If you are approaching the end of your fixed term, most lenders allow you to move to a variable rate or refix without penalty within 90 days of expiry. Contact your broker around four months before the fixed term ends to review current home loan options and avoid rolling onto a higher rate automatically. We regularly assist public servants in structuring their refinance or refix during this window to retain flexibility while managing repayment capacity.
Split Loans Give You Rate Protection and Repayment Access
A split loan divides your total borrowing into two or more portions, typically one fixed and one variable. You can choose the proportion that suits your situation, such as 70% fixed and 30% variable, or 50/50. Each portion operates independently with its own rate, repayment terms, and features.

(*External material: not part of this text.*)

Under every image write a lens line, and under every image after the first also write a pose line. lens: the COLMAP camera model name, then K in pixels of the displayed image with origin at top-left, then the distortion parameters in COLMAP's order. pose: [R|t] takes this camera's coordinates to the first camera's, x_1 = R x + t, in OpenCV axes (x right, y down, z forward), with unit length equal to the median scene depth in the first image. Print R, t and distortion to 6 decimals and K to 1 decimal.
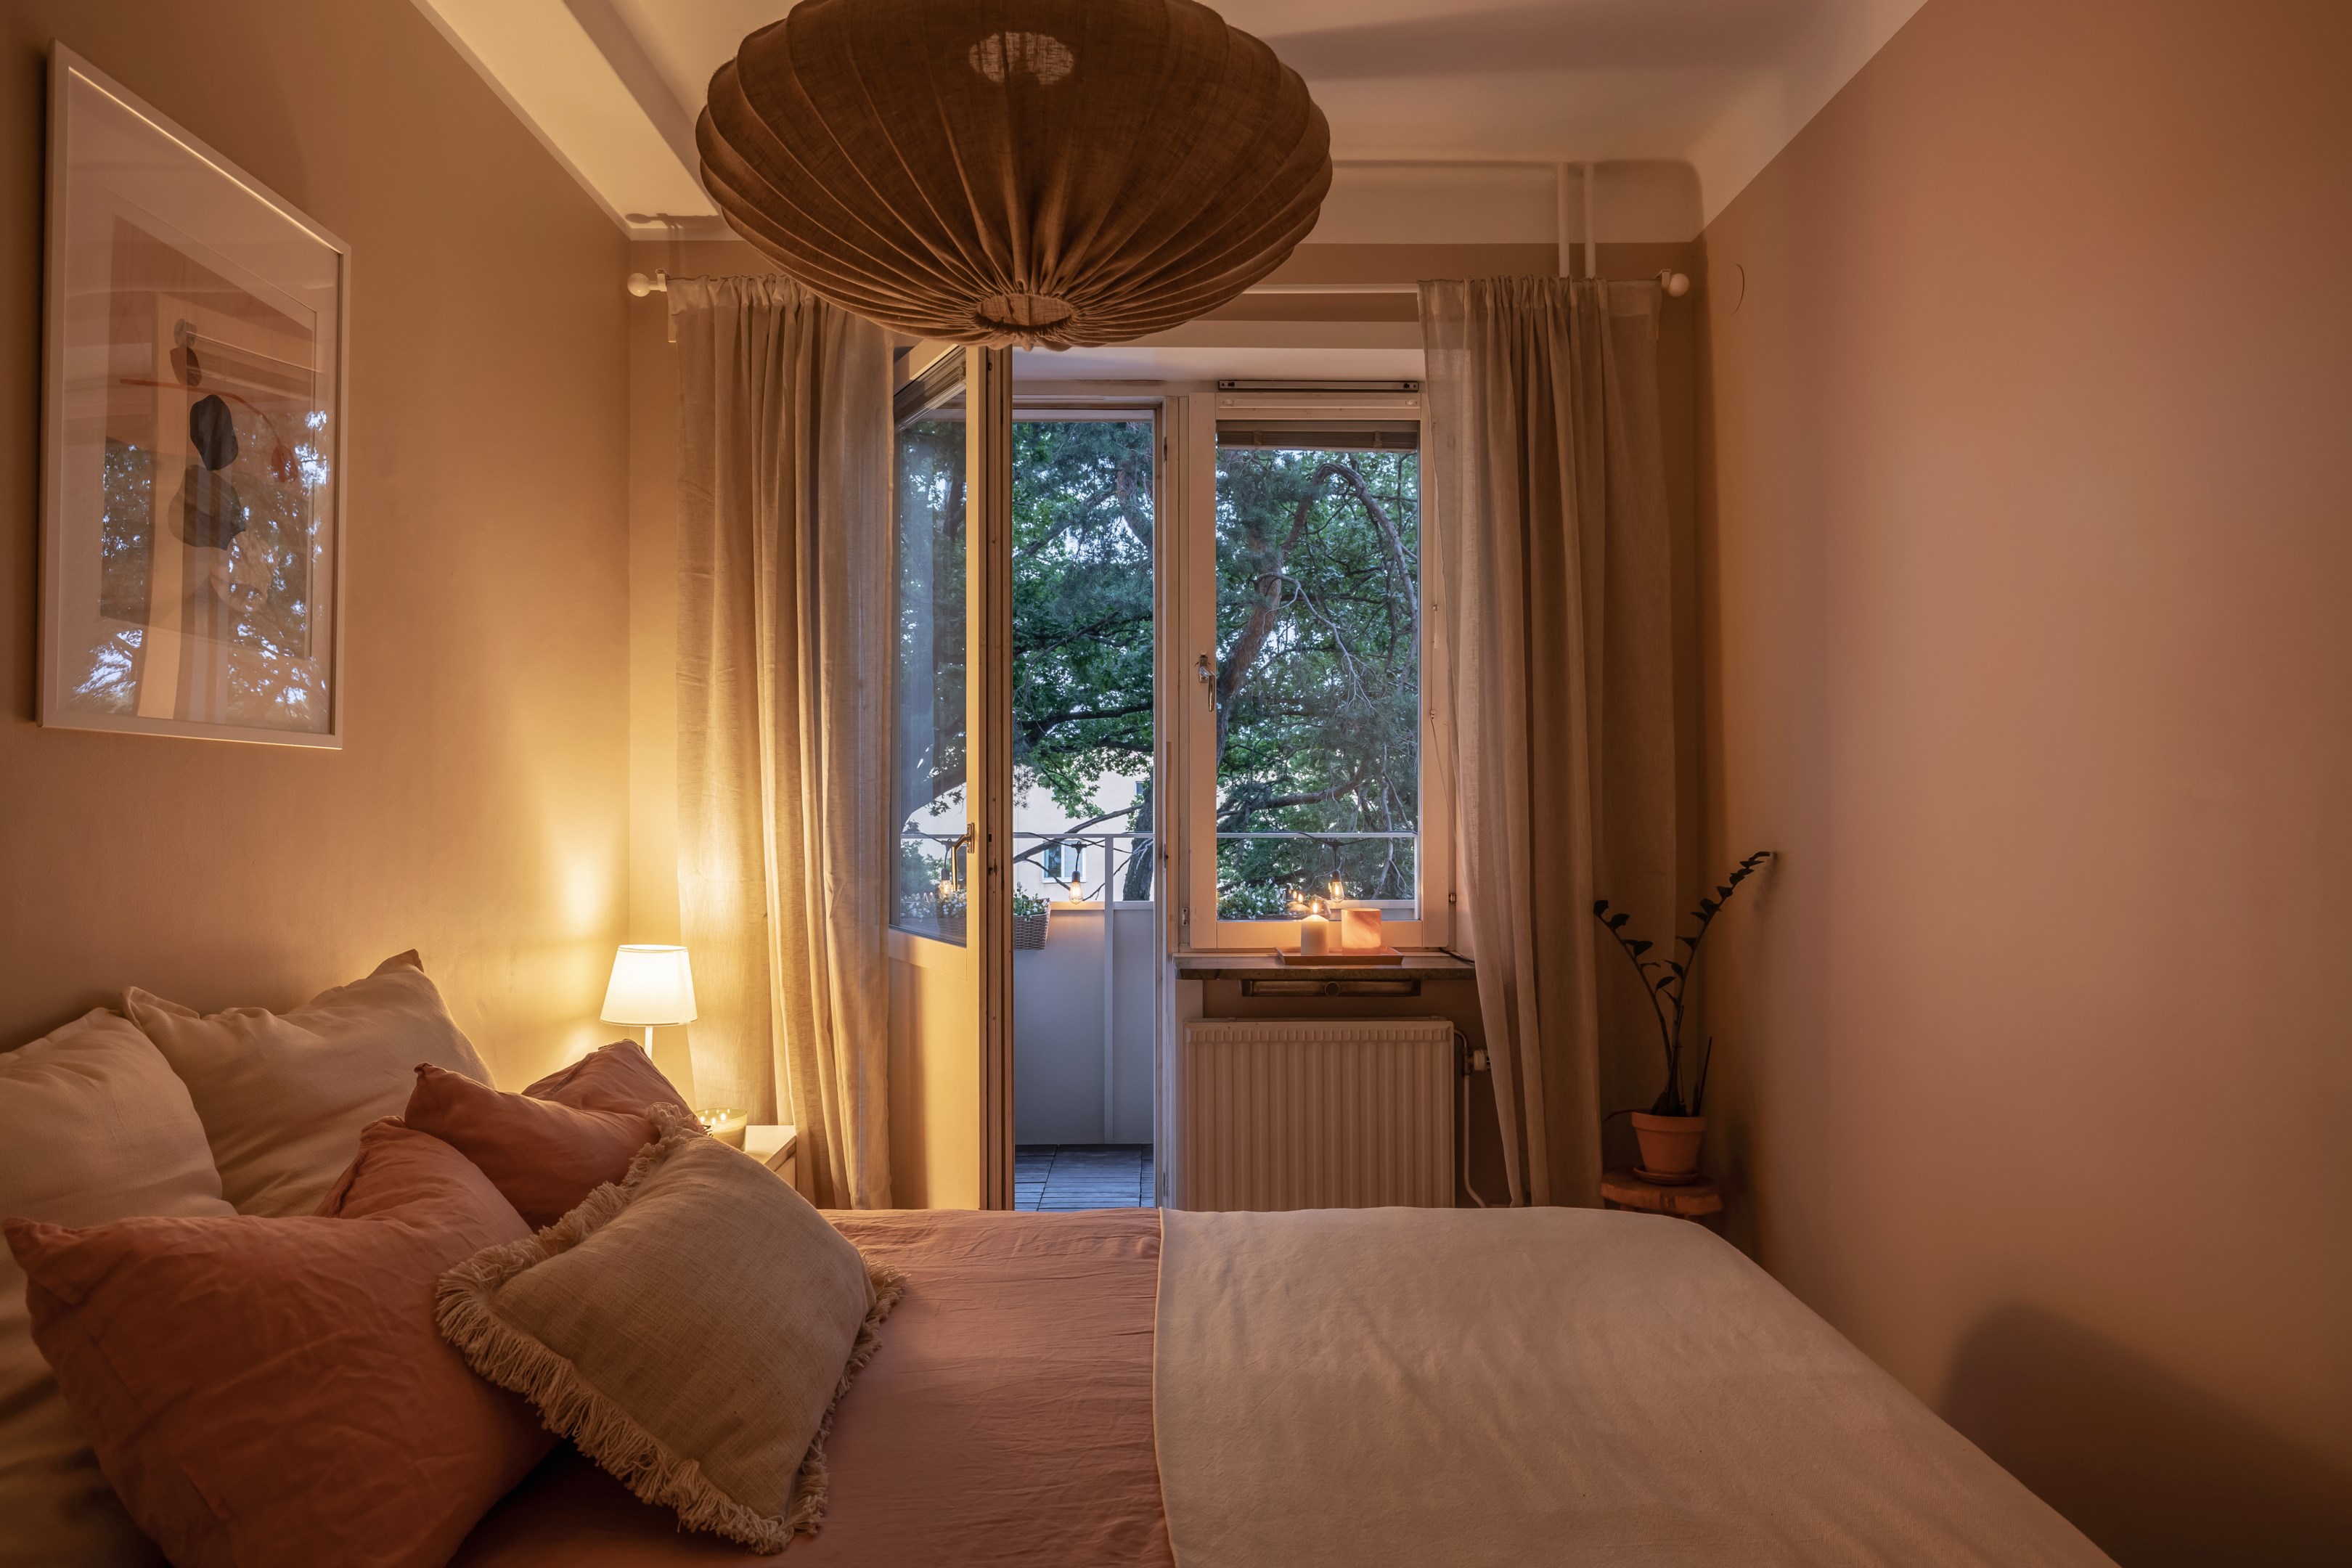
lens RADIAL K [[1376.0, 0, 1176.0], [0, 1376.0, 784.0], [0, 0, 1]] dist [-0.006199, -0.000921]
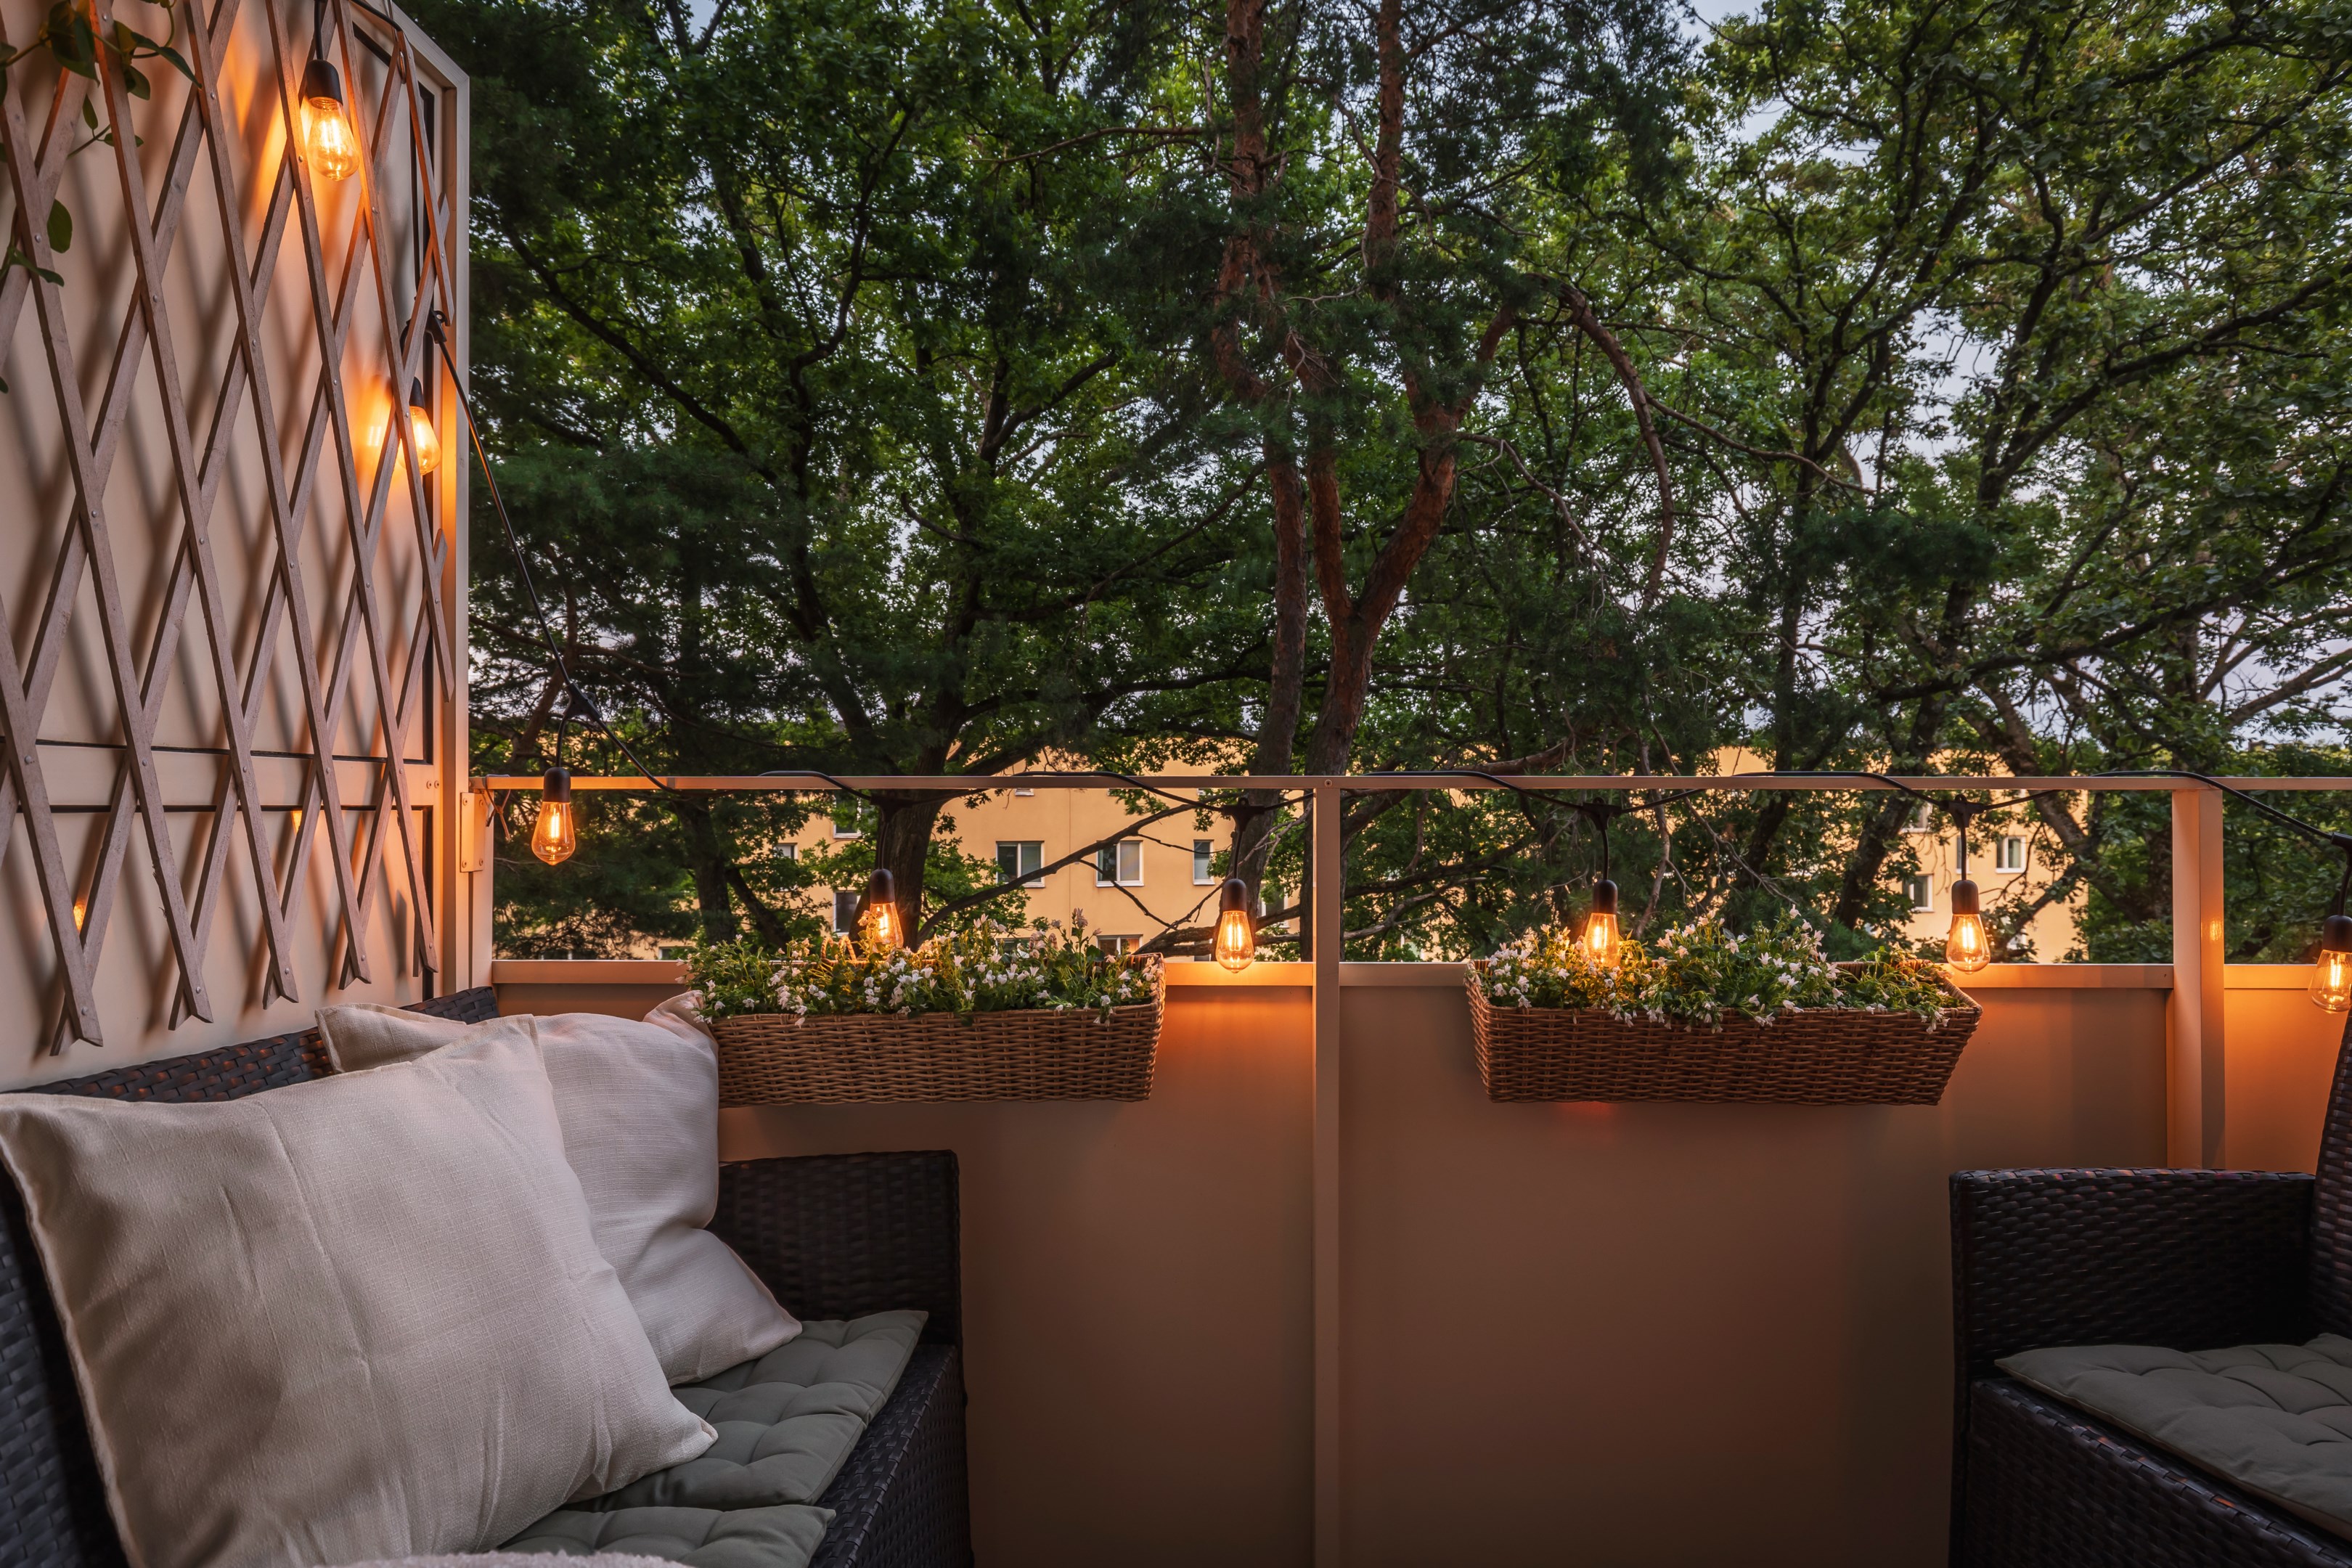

The fixed portion locks in your rate for a set period and protects you from rate increases during that term. The variable portion allows extra repayments without restriction, usually includes an offset account, and can be paid down or refinanced without penalty. This combination is particularly relevant for buyers who value budget certainty but expect to have irregular income or lump sums available during the loan term.
For Tasmanian Government employees whose income includes base salary plus shift allowances, overtime, or performance-related components, splitting the loan can match the stable portion of income to the fixed loan and the variable portion to the offset-linked variable loan. Surplus funds sit in the offset, reducing interest on the variable portion while remaining accessible for other purposes. When you are ready to move to your next property or refinance, the variable portion can be adjusted without triggering penalties on the fixed portion. This structure is commonly discussed during getting loan pre-approval for buyers who want both certainty and control.
Call one of our team or book an appointment at a time that works for you. Public Home Loans works exclusively with public sector employees across Australia. We will walk through your repayment strategy, confirm your loan features in writing, and structure your borrowing to match how your income actually arrives, not how a generic product assumes it will.
Frequently Asked Questions
Can I make extra repayments on a fixed rate home loan?
Most fixed rate loans allow extra repayments up to an annual cap, typically between $10,000 and $30,000 depending on the lender. Payments beyond that cap may trigger break costs or be blocked entirely. Confirm the exact limit in writing before you settle.
Do fixed rate loans have offset accounts?
Fixed rate loans rarely include an offset account. Some lenders offer redraw on fixed loans, but the funds are locked in and access may be restricted. Variable rate loans typically include both offset accounts and unrestricted redraw as standard features.
When does my extra repayment cap reset on a fixed loan?
Most lenders reset the extra repayment cap on each anniversary of your loan settlement date, not on the calendar or financial year. Confirm the reset date with your lender before making large additional payments to avoid penalties.
What is a split loan and how does it help with repayment flexibility?
A split loan divides your borrowing into fixed and variable portions. The fixed portion protects you from rate increases, while the variable portion allows unlimited extra repayments and usually includes an offset account. This structure gives you rate certainty and repayment access at the same time.
Will I be charged a fee if I switch from fixed to variable before my term ends?
Breaking a fixed rate loan before the term expires usually incurs a break cost, calculated on the difference between your fixed rate and the current wholesale rate for the remaining period. If rates have fallen since you fixed, the cost can be substantial.